Quando sono arrivati alla sezione dedicata ai Giusti fra le Nazioni (i non ebrei onorati da Yad VaShem perché rischiarono la vita per salvare anche un solo ebreo dalla Shoà), Hanani racconta di una coppia di devoti musulmani che nascose la famiglia ebraica Habilio nella propria casa a Sarajevo. La coppia prese con sé anche il padre, che era riuscito a scappare da un campo di lavoro. La famiglia Habilio si stabilì in Israele nel 1984 e si rivolse allo Yad VaShem, portando al riconoscimento della famiglia musulmana Hardega come Giusti fra le Nazioni. La storia non finisce qui. Una decina di anni dopo, durante la guerra civile degli anni ’90 che vide il crollo della Jugoslavia, Sarajevo fu pesantemente attaccata. Allora lo Yad VaShem e il Joint Distribution Committee si adoperarono finché riuscirono a portare in salvo in Israele Zaynba Hardega con la figlia, il genero e una nipote. Oggi Zayba non c’è più, ma il resto della famiglia vive ancora a Gerusalemme.

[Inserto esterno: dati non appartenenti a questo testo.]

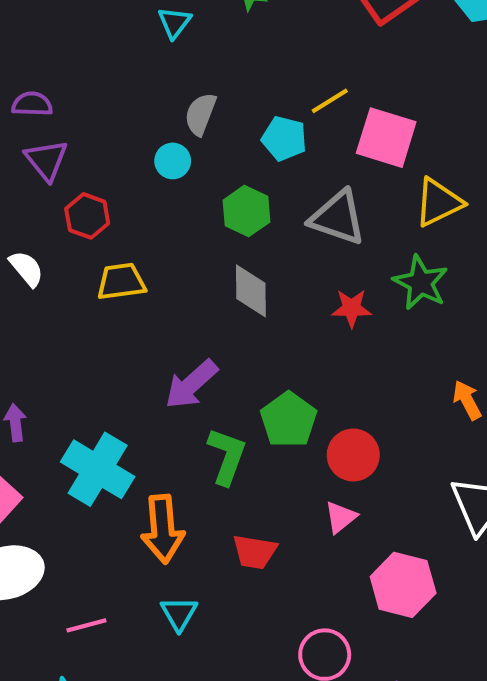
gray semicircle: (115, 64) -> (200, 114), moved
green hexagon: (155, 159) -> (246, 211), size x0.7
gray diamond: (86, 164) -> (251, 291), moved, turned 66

Hanani spiega al gruppo che non vi sono ancora degli arabi ufficialmente riconosciuti Giusti fra le Nazioni, ma il Comitato competente sta attualmente esaminando alcuni casi di arabi del Nord Africa che salvarono degli ebrei durante la seconda guerra mondiale.
“Ho iniziato a interessarmi alla Shoà vent’anni fa quando vidi il film Schindler’s List – dice Bassam Aramin, che ha organizzato la visita dalla parte palestinese – Da allora l’ho visto quattro volte. Meno di un mese fa ero all’Holocaust Memorial Museum degli Stati Uniti, a Washington. Quando arrivi in un posto come quello, dimentichi chi sei. Questa è una tragedia che non può essere descritta a parole”. Circa cinque anni fa, la figlia di dieci anni di Aramin restò uccisa da un proiettile di plastica delle forze israeliane. Quando sente paragoni fra i territori e la Shoà in Europa, Aramin si indigna: “E’ un grave errore – dice – sono cose completamente diverse. In quanto persona che vive sotto occupazione, certamente posso identificarmi coi sentimenti di un profugo: umiliato, debole, smarrito. Ma la tragedia della Shoà è completamente diversa”.
Nabil, un altro dei visitatori palestinesi, dice che non ci ha pensato due volte a unirsi al gruppo: “Appena mi hanno chiamato, ho aderito. Avevo sentito tanto sulla Shoà e volevo vedere Yad VaShem coi miei occhi. Non ho paura delle reazioni da parte palestinese. Penso che tutti dovrebbero venire qui e vedere coi propri occhi”.